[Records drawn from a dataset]
<<<<

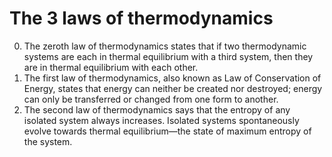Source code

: # The 3 laws of thermodynamics

0. The zeroth law of thermodynamics states that if two thermodynamic systems are each in thermal equilibrium with a third system, then they are in thermal equilibrium with each other.
1. The first law of thermodynamics, also known as Law of Conservation of Energy, states that energy can neither be created nor destroyed; energy can only be transferred or changed from one form to another.
2. The second law of thermodynamics says that the entropy of any isolated system always increases. Isolated systems spontaneously evolve towards thermal equilibrium—the state of maximum entropy of the system.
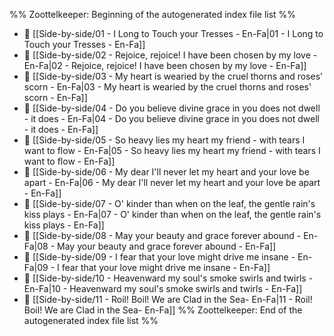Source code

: %% Zoottelkeeper: Beginning of the autogenerated index file list  %%
- 📄 [[Side-by-side/01 - I Long to Touch your Tresses - En-Fa|01 - I Long to Touch your Tresses - En-Fa]]
- 📄 [[Side-by-side/02 - Rejoice, rejoice! I have been chosen by my love - En-Fa|02 - Rejoice, rejoice! I have been chosen by my love - En-Fa]]
- 📄 [[Side-by-side/03 - My heart is wearied by the cruel thorns and roses' scorn - En-Fa|03 - My heart is wearied by the cruel thorns and roses' scorn - En-Fa]]
- 📄 [[Side-by-side/04 - Do you believe divine grace in you does not dwell - it does - En-Fa|04 - Do you believe divine grace in you does not dwell - it does - En-Fa]]
- 📄 [[Side-by-side/05 - So heavy lies my heart my friend - with tears I want to flow - En-Fa|05 - So heavy lies my heart my friend - with tears I want to flow - En-Fa]]
- 📄 [[Side-by-side/06 - My dear I'll never let my heart and your love be apart - En-Fa|06 - My dear I'll never let my heart and your love be apart - En-Fa]]
- 📄 [[Side-by-side/07 - O' kinder than when on the leaf, the gentle rain's kiss plays - En-Fa|07 - O' kinder than when on the leaf, the gentle rain's kiss plays - En-Fa]]
- 📄 [[Side-by-side/08 - May your beauty and grace forever abound - En-Fa|08 - May your beauty and grace forever abound - En-Fa]]
- 📄 [[Side-by-side/09 - I fear that your love might drive me insane - En-Fa|09 - I fear that your love might drive me insane - En-Fa]]
- 📄 [[Side-by-side/10 - Heavenward my soul's smoke swirls and twirls -  En-Fa|10 - Heavenward my soul's smoke swirls and twirls -  En-Fa]]
- 📄 [[Side-by-side/11 - Roil! Boil! We are Clad in the Sea-  En-Fa|11 - Roil! Boil! We are Clad in the Sea-  En-Fa]]
%% Zoottelkeeper: End of the autogenerated index file list  %%

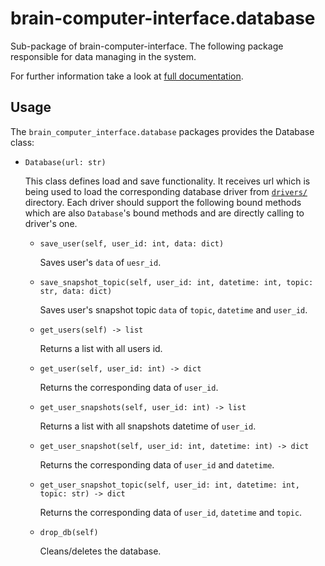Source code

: # brain-computer-interface.database

Sub-package of brain-computer-interface.
The following package responsible for data managing in the system.

For further information take a look at [full documentation](https://the-unbearable-ease-of-programming.readthedocs.io/en/latest/database.html).

## Usage

The `brain_computer_interface.database` packages provides the Database class:

- `Database(url: str)`

    This class defines load and save functionality.
    It receives url which is being used to load the corresponding database driver from [`drivers/`](/brain_computer_interface/database/drivers/) directory.
    Each driver should support the following bound methods which are also `Database`'s bound methods and are directly calling to driver's one.

    - `save_user(self, user_id: int, data: dict)`

        Saves user's `data` of `uesr_id`.

    - `save_snapshot_topic(self, user_id: int, datetime: int, topic: str, data: dict)`

        Saves user's snapshot topic `data` of `topic`, `datetime` and `user_id`.

    - `get_users(self) -> list`

        Returns a list with all users id.

    - `get_user(self, user_id: int) -> dict`

        Returns the corresponding data of `user_id`.

    - `get_user_snapshots(self, user_id: int) -> list`

        Returns a list with all snapshots datetime of `user_id`.

    - `get_user_snapshot(self, user_id: int, datetime: int) -> dict`

        Returns the corresponding data of `user_id` and `datetime`.

    - `get_user_snapshot_topic(self, user_id: int, datetime: int, topic: str) -> dict`

        Returns the corresponding data of `user_id`, `datetime` and `topic`.

    - `drop_db(self)`

        Cleans/deletes the database.
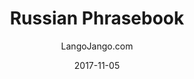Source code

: ---
setID: 20
path: /product/russian-phrasebook-and-dictionary
date: 2017-11-05
language: Russian
title: Russian Phrasebook
productImage: 'langojango-russian-language-phrasebook.png'
bookCoverImage: 'illustration2.png'
altText: 'russian-language-phrasebook'
description: [
  {
    text: "The Russian phrasebook and dictionary by Langojango provides 3,000 Russian words and phrases at your fingertips. Learn (or look up) all of the essential Russian words and phrases you need as a tourist, business traveler, or student. Quickly find the words you need to get around, express your opinions, and communicate efffectively in Russian."
  },
  {
    text: "Listen to audio recordings of every single word and phrase everwhere you have internet access. No need to download a special application. Simply connect with JangoBot, the Langojango chatbot, over the messaging app you already use (like Facebook Messenger, WhatsApp, Telegram, and more)"
  },
  {
    text: "Simply ask JangoBot, by text or voice, to pull up the phrase you want to hear. Within a few seconds, you'll be messaged back with a recording of a native Russian speaker repeating the word or phrase 3 times. You can replay the recording as many times as you need. By reading and listening and speaking, you'll retain more of what you learn and become a more confident Russian speaker quickly. "
  },
  {
    text: "JangoBot's 3,000 word two-way dictionary skill is free to use with your purchase of a book or ebook and doesn't require an ongoing subscription."
  }
]  

# SEO
seoTitle: 'Russian Phrasebook and Dictionary - Langojango'
seoDescription: 'The Russian phrasebook and dictionary by Langojango provides 3,000 Russian words and phrases at your fingertips. Learn all of the essential Russian vocabulary you need as a tourist, business traveler, or student - and hear every word pronounced online by native Russian speakers.'
canonical: 'https://www.langojango.com/product/russian-phrasebook-and-dictionary'
ogUrl: 'https://www.langojango.com/product/russian-phrasebook-and-dictionary'
ogTitle: 'Russian Phrasebook and Dictionary - Langojango'
ogDescription: 'The Russian phrasebook and dictionary by Langojango provides 3,000 Russian words and phrases at your fingertips. Learn all of the essential Russian vocabulary you need as a tourist, business traveler, or student - and hear every word pronounced online by native Russian speakers.'
ogImageUrl: 'langojango-russian-language-phrasebook.png'
ogImageWidth: '1205'
ogImageHeight: '1797'
ogImageAlt: 'Russian Phrasebook and Dictionary'
siteName: 'LangoJango.com'
twitterHandle: '@langojango'
twitterSite: '@langojango'
twitterCardType: 'summary_large_image'

availability: Coming Soon
ISBN13: 0000000000000
ISBN10: 0000000000
author: LangoJango.com
pageCount: 500
dimensions: 4 x 6 (152mm x 102mm)
---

>>>>

• _Goal of the exercise_:
Both ends included, copy word for word the lines from the top of the entries above through the line with "- 📄 [[Side-by-side/04". No pictures.

• _Answer space_:
Source code

: # The 3 laws of thermodynamics

0. The zeroth law of thermodynamics states that if two thermodynamic systems are each in thermal equilibrium with a third system, then they are in thermal equilibrium with each other.
1. The first law of thermodynamics, also known as Law of Conservation of Energy, states that energy can neither be created nor destroyed; energy can only be transferred or changed from one form to another.
2. The second law of thermodynamics says that the entropy of any isolated system always increases. Isolated systems spontaneously evolve towards thermal equilibrium—the state of maximum entropy of the system.
Source code

: %% Zoottelkeeper: Beginning of the autogenerated index file list  %%
- 📄 [[Side-by-side/01 - I Long to Touch your Tresses - En-Fa|01 - I Long to Touch your Tresses - En-Fa]]
- 📄 [[Side-by-side/02 - Rejoice, rejoice! I have been chosen by my love - En-Fa|02 - Rejoice, rejoice! I have been chosen by my love - En-Fa]]
- 📄 [[Side-by-side/03 - My heart is wearied by the cruel thorns and roses' scorn - En-Fa|03 - My heart is wearied by the cruel thorns and roses' scorn - En-Fa]]
- 📄 [[Side-by-side/04 - Do you believe divine grace in you does not dwell - it does - En-Fa|04 - Do you believe divine grace in you does not dwell - it does - En-Fa]]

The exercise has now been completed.